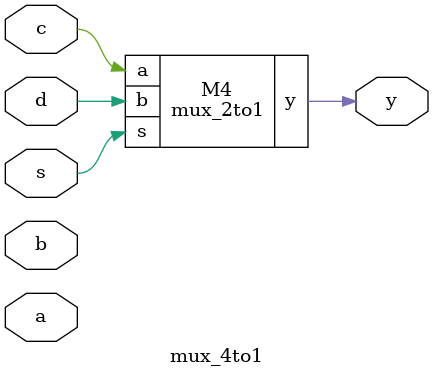
<source format=sv>
module top_module (
    input c,
    input d,
    output [3:0] mux_in
);
    wire ab00 = ~a & ~b;
    wire ab01 = ~a &  b;
    wire ab10 =  a  & ~b;
    wire ab11 =  a  &  b;

    wire m0;
    wire m1;
    wire m2;
    wire m3;
    wire m4;
    wire m5;
    wire m6;
    wire m7;

    assign mux_in[0] = m7;
    assign mux_in[1] = m5;
    assign mux_in[2] = m0;
    assign mux_in[3] = m1;

    mux_2to1 M0(
        .a(m1),
        .b(m0),
        .s(c),
        .y(m7)
    );

    mux_4to1 M1(
        .a(m3),
        .b(m2),
        .c(m6),
        .d(m5),
        .s(d),
        .y(m1)
    );

    mux_2to1 M2(
        .a(micro2),
        .b(ab01),
        .s(c),
        .y(m5)
    );

    mux_2to1 M3(
        .a(ab00),
        .b(micro1),
        .s(d),
        .y(m0)
    );

    mux_2to1 M4(
        .a(~a),
        .b(~b),
        .s(c),
        .y(m2)
    );

    mux_2to1 M5(
        .a(c),
        .b(ab10),
        .s(d),
        .y(m3)
    );

    mux_2to1 M6(
        .a(ab11),
        .b(b),
        .s(c),
        .y(m6)
    );

    mux_2to1 M7(
        .a(ab00),
        .b(ab10),
        .s(d),
        .y(micro1)
    );

    mux_2to1 M8(
        .a(ab01),
        .b(ab11),
        .s(d),
        .y(micro2)
    );
endmodule
module mux_2to1 (
	input a,
	input b,
	input s,
	output y
);
    assign y = (s == 0) ? a : b;
endmodule
module mux_4to1 (
	input a,
	input b,
	input c,
	input d,
	input s,
	output y
);
    wire m0;
    wire m1;
    wire m2;
    wire m3;

    mux_2to1 M0(
        .a(a),
        .b(b),
        .s(s[0]),
        .y(m0)
    );

    mux_2to1 M1(
        .a(c),
        .b(d),
        .s(s[0]),
        .y(m1)
    );

    mux_2to1 M2(
        .a(m0),
        .b(m1),
        .s(s[1]),
        .y(m2)
    );

    mux_2to1 M3(
        .a(a),
        .b(b),
        .s(s[0]),
        .y(m3)
    );

    mux_2to1 M4(
        .a(c),
        .b(d),
        .s(s[0]),
        .y(y)
    );
endmodule

</source>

== == ==

- **Your objective**
Your response must reproduce the listing above word for word and must contain none of its pictures.

- **Answer box**
<source format=sv>
module top_module (
    input c,
    input d,
    output [3:0] mux_in
);
    wire ab00 = ~a & ~b;
    wire ab01 = ~a &  b;
    wire ab10 =  a  & ~b;
    wire ab11 =  a  &  b;

    wire m0;
    wire m1;
    wire m2;
    wire m3;
    wire m4;
    wire m5;
    wire m6;
    wire m7;

    assign mux_in[0] = m7;
    assign mux_in[1] = m5;
    assign mux_in[2] = m0;
    assign mux_in[3] = m1;

    mux_2to1 M0(
        .a(m1),
        .b(m0),
        .s(c),
        .y(m7)
    );

    mux_4to1 M1(
        .a(m3),
        .b(m2),
        .c(m6),
        .d(m5),
        .s(d),
        .y(m1)
    );

    mux_2to1 M2(
        .a(micro2),
        .b(ab01),
        .s(c),
        .y(m5)
    );

    mux_2to1 M3(
        .a(ab00),
        .b(micro1),
        .s(d),
        .y(m0)
    );

    mux_2to1 M4(
        .a(~a),
        .b(~b),
        .s(c),
        .y(m2)
    );

    mux_2to1 M5(
        .a(c),
        .b(ab10),
        .s(d),
        .y(m3)
    );

    mux_2to1 M6(
        .a(ab11),
        .b(b),
        .s(c),
        .y(m6)
    );

    mux_2to1 M7(
        .a(ab00),
        .b(ab10),
        .s(d),
        .y(micro1)
    );

    mux_2to1 M8(
        .a(ab01),
        .b(ab11),
        .s(d),
        .y(micro2)
    );
endmodule
module mux_2to1 (
	input a,
	input b,
	input s,
	output y
);
    assign y = (s == 0) ? a : b;
endmodule
module mux_4to1 (
	input a,
	input b,
	input c,
	input d,
	input s,
	output y
);
    wire m0;
    wire m1;
    wire m2;
    wire m3;

    mux_2to1 M0(
        .a(a),
        .b(b),
        .s(s[0]),
        .y(m0)
    );

    mux_2to1 M1(
        .a(c),
        .b(d),
        .s(s[0]),
        .y(m1)
    );

    mux_2to1 M2(
        .a(m0),
        .b(m1),
        .s(s[1]),
        .y(m2)
    );

    mux_2to1 M3(
        .a(a),
        .b(b),
        .s(s[0]),
        .y(m3)
    );

    mux_2to1 M4(
        .a(c),
        .b(d),
        .s(s[0]),
        .y(y)
    );
endmodule

</source>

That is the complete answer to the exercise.